Copy each line below holding "camera".

* [Input records]:

++++++

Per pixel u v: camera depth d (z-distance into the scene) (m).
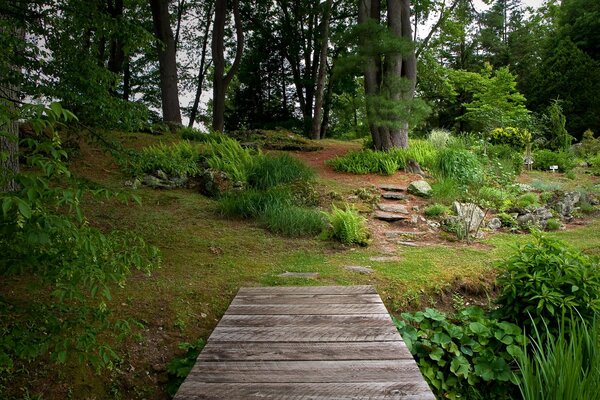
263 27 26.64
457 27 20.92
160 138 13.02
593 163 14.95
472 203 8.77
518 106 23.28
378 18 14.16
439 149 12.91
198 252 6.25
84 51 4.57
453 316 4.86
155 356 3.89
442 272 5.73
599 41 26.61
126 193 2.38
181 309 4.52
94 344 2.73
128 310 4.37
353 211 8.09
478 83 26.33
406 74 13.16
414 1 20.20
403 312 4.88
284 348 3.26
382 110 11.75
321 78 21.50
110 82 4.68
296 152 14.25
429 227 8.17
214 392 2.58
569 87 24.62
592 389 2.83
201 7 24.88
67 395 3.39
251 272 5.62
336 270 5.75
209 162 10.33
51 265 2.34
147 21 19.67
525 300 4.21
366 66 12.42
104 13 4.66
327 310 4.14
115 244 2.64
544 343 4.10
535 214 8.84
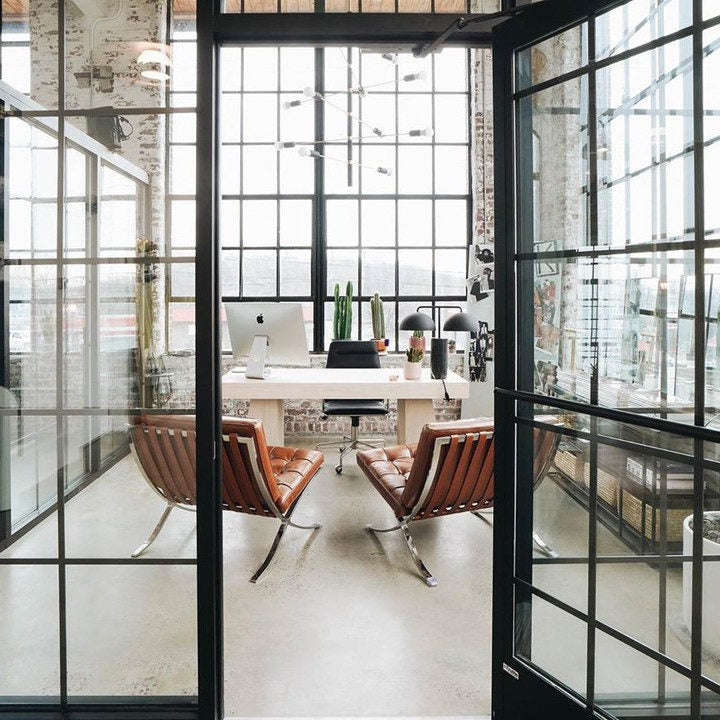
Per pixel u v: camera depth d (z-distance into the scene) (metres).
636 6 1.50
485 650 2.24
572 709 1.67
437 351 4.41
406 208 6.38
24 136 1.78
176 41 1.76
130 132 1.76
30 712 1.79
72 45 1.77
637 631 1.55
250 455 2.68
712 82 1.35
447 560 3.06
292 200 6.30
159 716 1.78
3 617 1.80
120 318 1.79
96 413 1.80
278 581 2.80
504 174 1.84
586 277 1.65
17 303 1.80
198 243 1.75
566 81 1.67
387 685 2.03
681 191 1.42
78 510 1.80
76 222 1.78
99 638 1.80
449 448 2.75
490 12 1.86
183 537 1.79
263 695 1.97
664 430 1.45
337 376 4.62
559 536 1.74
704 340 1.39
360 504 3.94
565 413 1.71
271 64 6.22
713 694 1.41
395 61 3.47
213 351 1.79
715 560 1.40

++++++

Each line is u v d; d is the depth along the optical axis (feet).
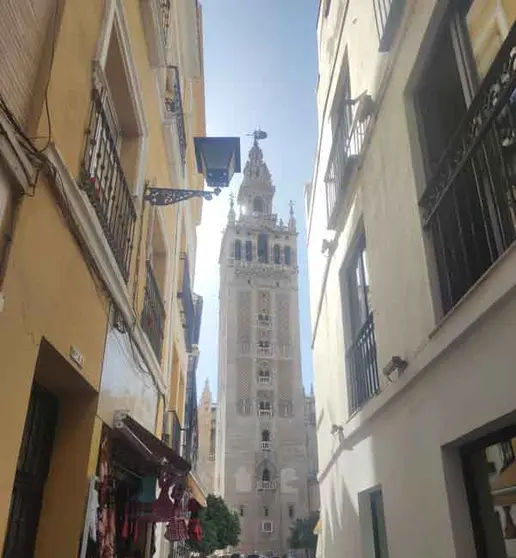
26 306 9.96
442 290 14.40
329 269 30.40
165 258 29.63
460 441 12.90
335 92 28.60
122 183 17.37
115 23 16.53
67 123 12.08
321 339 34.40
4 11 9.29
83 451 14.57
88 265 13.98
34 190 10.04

++++++

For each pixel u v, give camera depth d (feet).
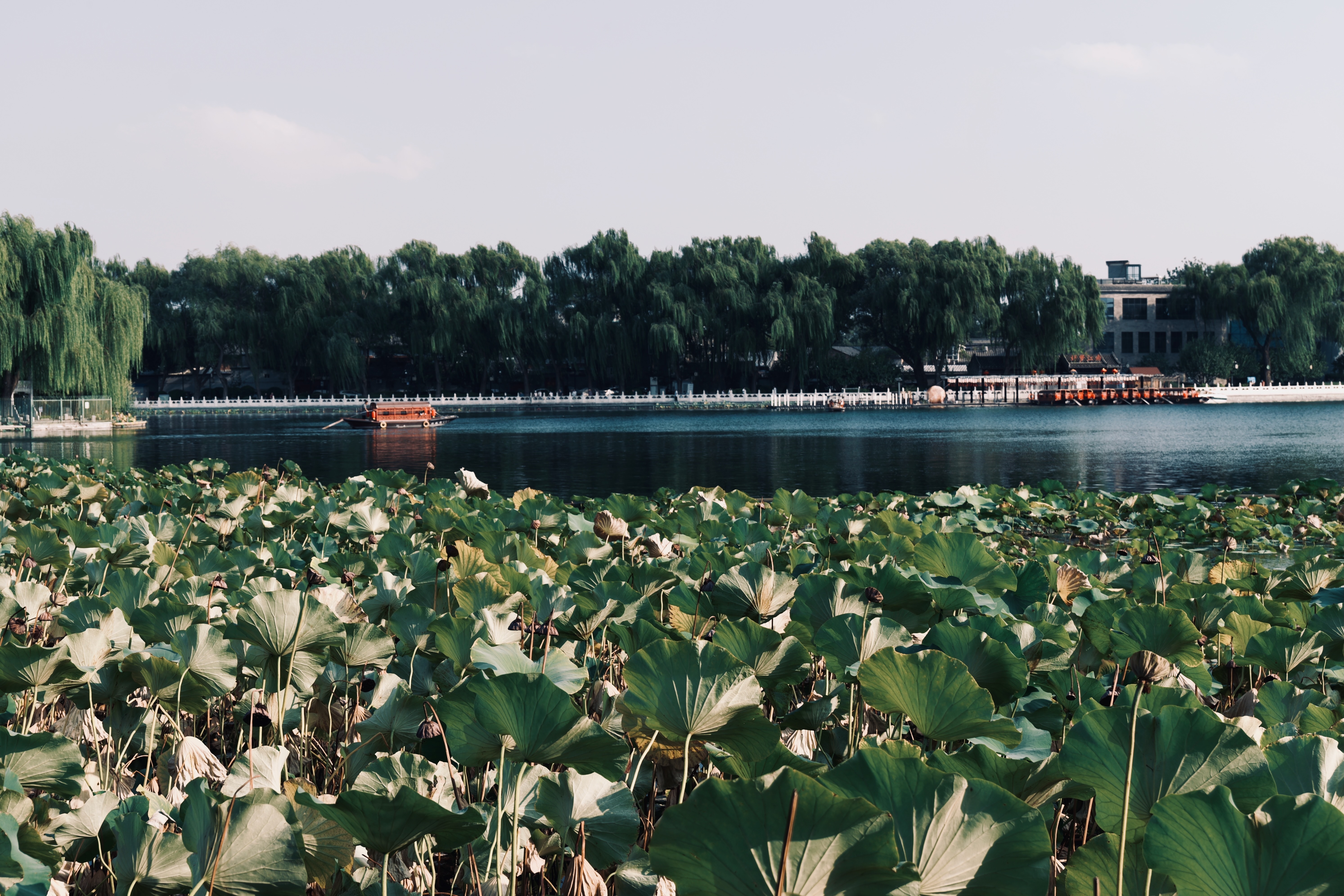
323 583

++++++

* [Response to this exercise]:
Per pixel u v: camera depth d (z-distance into the scene) (m).
Per pixel u v: camera depth d (z-distance into the scene) (metres).
For each pixel u v, give camera depth d (feet).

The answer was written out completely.